● **DIRECTIONS**: State how many lines of the material below contain the word "source". Add nothing else.

★ ★ ★ ★

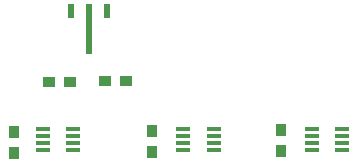
<source format=gbr>
G04 DesignSpark PCB Gerber Version 9.0 Build 5138 *
G04 #@! TF.Part,Single*
G04 #@! TF.FileFunction,Paste,Top *
G04 #@! TF.FilePolarity,Positive *
%FSLAX35Y35*%
%MOIN*%
G04 #@! TA.AperFunction,SMDPad,CuDef*
%ADD140R,0.02300X0.04600*%
%ADD141R,0.02300X0.17100*%
%ADD144R,0.03537X0.03891*%
%ADD142R,0.04800X0.01175*%
%ADD143R,0.03891X0.03537*%
X0Y0D02*
D02*
D140*
X89423Y159305D03*
X101234D03*
D02*
D141*
X95329Y153055D03*
D02*
D142*
X79935Y112730D03*
Y115211D03*
Y117671D03*
Y120033D03*
X90171Y112730D03*
Y115211D03*
Y117671D03*
Y120033D03*
X126687Y112730D03*
Y115211D03*
Y117671D03*
Y120033D03*
X136923Y112730D03*
Y115211D03*
Y117671D03*
Y120033D03*
X169600Y112730D03*
Y115211D03*
Y117671D03*
Y120033D03*
X179837Y112730D03*
Y115211D03*
Y117671D03*
Y120033D03*
D02*
D143*
X82085Y135388D03*
X89085D03*
X100687Y135781D03*
X107687D03*
D02*
D144*
X70329Y111789D03*
Y118789D03*
X116392Y112183D03*
Y119183D03*
X159305Y112577D03*
Y119577D03*
X0Y0D02*
M02*

</source>
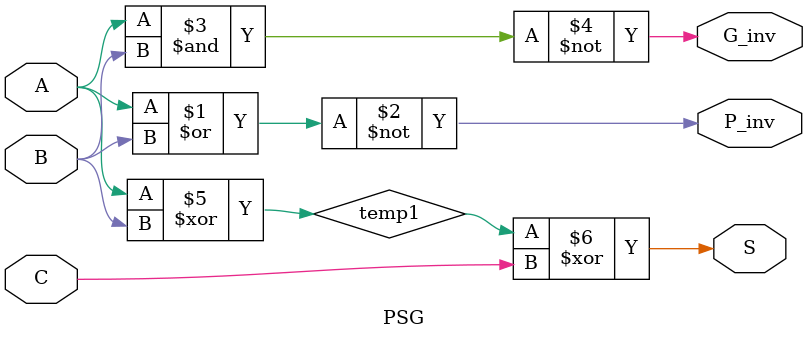
<source format=v>
module PSG(A, B, C, P_inv, G_inv, S);
    input A, B, C;
    output P_inv, G_inv, S;
    wire temp1;   

    nor n1(P_inv, A, B);
    nand n2(G_inv, A, B);
    xor x1(temp1, A, B);
    xor x2(S, temp1, C);

endmodule


</source>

★ ★ ★ ★

● **SOLUTION BELOW**: 4